◆ **REQUIRED WORK**
Each record should appear again in the response exactly as it does in the original.

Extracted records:
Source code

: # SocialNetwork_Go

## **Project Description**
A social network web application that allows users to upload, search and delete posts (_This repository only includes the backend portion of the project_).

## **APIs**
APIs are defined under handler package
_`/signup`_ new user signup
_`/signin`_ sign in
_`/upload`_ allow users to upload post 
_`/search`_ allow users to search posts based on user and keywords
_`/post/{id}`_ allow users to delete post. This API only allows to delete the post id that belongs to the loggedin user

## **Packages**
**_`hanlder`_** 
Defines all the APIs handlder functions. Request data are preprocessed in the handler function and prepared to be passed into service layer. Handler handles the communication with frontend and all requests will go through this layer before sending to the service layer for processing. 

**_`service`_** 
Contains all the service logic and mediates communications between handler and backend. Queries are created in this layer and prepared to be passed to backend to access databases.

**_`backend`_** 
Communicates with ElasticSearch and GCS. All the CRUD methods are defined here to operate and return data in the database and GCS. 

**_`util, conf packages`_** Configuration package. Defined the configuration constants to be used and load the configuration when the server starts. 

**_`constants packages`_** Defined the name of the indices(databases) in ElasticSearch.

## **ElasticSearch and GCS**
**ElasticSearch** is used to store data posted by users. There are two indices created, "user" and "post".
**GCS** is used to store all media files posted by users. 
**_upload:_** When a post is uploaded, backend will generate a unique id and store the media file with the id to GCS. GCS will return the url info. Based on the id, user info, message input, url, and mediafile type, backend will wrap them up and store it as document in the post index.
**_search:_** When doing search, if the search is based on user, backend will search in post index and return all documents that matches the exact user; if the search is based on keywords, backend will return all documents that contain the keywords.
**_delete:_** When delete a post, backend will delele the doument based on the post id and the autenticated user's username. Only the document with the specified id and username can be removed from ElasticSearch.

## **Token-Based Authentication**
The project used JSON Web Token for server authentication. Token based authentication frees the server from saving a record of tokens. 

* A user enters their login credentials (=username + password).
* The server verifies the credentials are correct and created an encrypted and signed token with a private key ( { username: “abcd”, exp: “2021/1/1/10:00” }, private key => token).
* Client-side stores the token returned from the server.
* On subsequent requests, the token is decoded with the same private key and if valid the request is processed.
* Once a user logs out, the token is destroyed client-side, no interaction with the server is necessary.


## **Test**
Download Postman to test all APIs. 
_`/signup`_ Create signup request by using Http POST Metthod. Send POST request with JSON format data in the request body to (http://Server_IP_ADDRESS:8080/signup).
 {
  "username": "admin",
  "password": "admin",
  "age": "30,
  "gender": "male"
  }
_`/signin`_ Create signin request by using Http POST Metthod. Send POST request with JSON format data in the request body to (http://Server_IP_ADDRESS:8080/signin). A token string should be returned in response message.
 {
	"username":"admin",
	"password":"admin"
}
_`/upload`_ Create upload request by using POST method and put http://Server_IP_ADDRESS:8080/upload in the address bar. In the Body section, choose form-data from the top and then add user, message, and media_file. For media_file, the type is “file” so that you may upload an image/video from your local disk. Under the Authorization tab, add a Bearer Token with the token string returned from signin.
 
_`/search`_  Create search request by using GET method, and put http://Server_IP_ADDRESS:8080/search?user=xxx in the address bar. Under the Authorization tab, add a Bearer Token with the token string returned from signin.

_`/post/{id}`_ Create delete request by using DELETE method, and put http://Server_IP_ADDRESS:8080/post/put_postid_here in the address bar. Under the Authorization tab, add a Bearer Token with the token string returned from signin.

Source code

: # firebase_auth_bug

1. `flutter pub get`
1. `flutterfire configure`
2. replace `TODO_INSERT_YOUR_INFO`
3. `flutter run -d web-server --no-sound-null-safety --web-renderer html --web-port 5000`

◆ **ANSWER SPACE**
Source code

: # SocialNetwork_Go

## **Project Description**
A social network web application that allows users to upload, search and delete posts (_This repository only includes the backend portion of the project_).

## **APIs**
APIs are defined under handler package
_`/signup`_ new user signup
_`/signin`_ sign in
_`/upload`_ allow users to upload post 
_`/search`_ allow users to search posts based on user and keywords
_`/post/{id}`_ allow users to delete post. This API only allows to delete the post id that belongs to the loggedin user

## **Packages**
**_`hanlder`_** 
Defines all the APIs handlder functions. Request data are preprocessed in the handler function and prepared to be passed into service layer. Handler handles the communication with frontend and all requests will go through this layer before sending to the service layer for processing. 

**_`service`_** 
Contains all the service logic and mediates communications between handler and backend. Queries are created in this layer and prepared to be passed to backend to access databases.

**_`backend`_** 
Communicates with ElasticSearch and GCS. All the CRUD methods are defined here to operate and return data in the database and GCS. 

**_`util, conf packages`_** Configuration package. Defined the configuration constants to be used and load the configuration when the server starts. 

**_`constants packages`_** Defined the name of the indices(databases) in ElasticSearch.

## **ElasticSearch and GCS**
**ElasticSearch** is used to store data posted by users. There are two indices created, "user" and "post".
**GCS** is used to store all media files posted by users. 
**_upload:_** When a post is uploaded, backend will generate a unique id and store the media file with the id to GCS. GCS will return the url info. Based on the id, user info, message input, url, and mediafile type, backend will wrap them up and store it as document in the post index.
**_search:_** When doing search, if the search is based on user, backend will search in post index and return all documents that matches the exact user; if the search is based on keywords, backend will return all documents that contain the keywords.
**_delete:_** When delete a post, backend will delele the doument based on the post id and the autenticated user's username. Only the document with the specified id and username can be removed from ElasticSearch.

## **Token-Based Authentication**
The project used JSON Web Token for server authentication. Token based authentication frees the server from saving a record of tokens. 

* A user enters their login credentials (=username + password).
* The server verifies the credentials are correct and created an encrypted and signed token with a private key ( { username: “abcd”, exp: “2021/1/1/10:00” }, private key => token).
* Client-side stores the token returned from the server.
* On subsequent requests, the token is decoded with the same private key and if valid the request is processed.
* Once a user logs out, the token is destroyed client-side, no interaction with the server is necessary.


## **Test**
Download Postman to test all APIs. 
_`/signup`_ Create signup request by using Http POST Metthod. Send POST request with JSON format data in the request body to (http://Server_IP_ADDRESS:8080/signup).
 {
  "username": "admin",
  "password": "admin",
  "age": "30,
  "gender": "male"
  }
_`/signin`_ Create signin request by using Http POST Metthod. Send POST request with JSON format data in the request body to (http://Server_IP_ADDRESS:8080/signin). A token string should be returned in response message.
 {
	"username":"admin",
	"password":"admin"
}
_`/upload`_ Create upload request by using POST method and put http://Server_IP_ADDRESS:8080/upload in the address bar. In the Body section, choose form-data from the top and then add user, message, and media_file. For media_file, the type is “file” so that you may upload an image/video from your local disk. Under the Authorization tab, add a Bearer Token with the token string returned from signin.
 
_`/search`_  Create search request by using GET method, and put http://Server_IP_ADDRESS:8080/search?user=xxx in the address bar. Under the Authorization tab, add a Bearer Token with the token string returned from signin.

_`/post/{id}`_ Create delete request by using DELETE method, and put http://Server_IP_ADDRESS:8080/post/put_postid_here in the address bar. Under the Authorization tab, add a Bearer Token with the token string returned from signin.

Source code

: # firebase_auth_bug

1. `flutter pub get`
1. `flutterfire configure`
2. replace `TODO_INSERT_YOUR_INFO`
3. `flutter run -d web-server --no-sound-null-safety --web-renderer html --web-port 5000`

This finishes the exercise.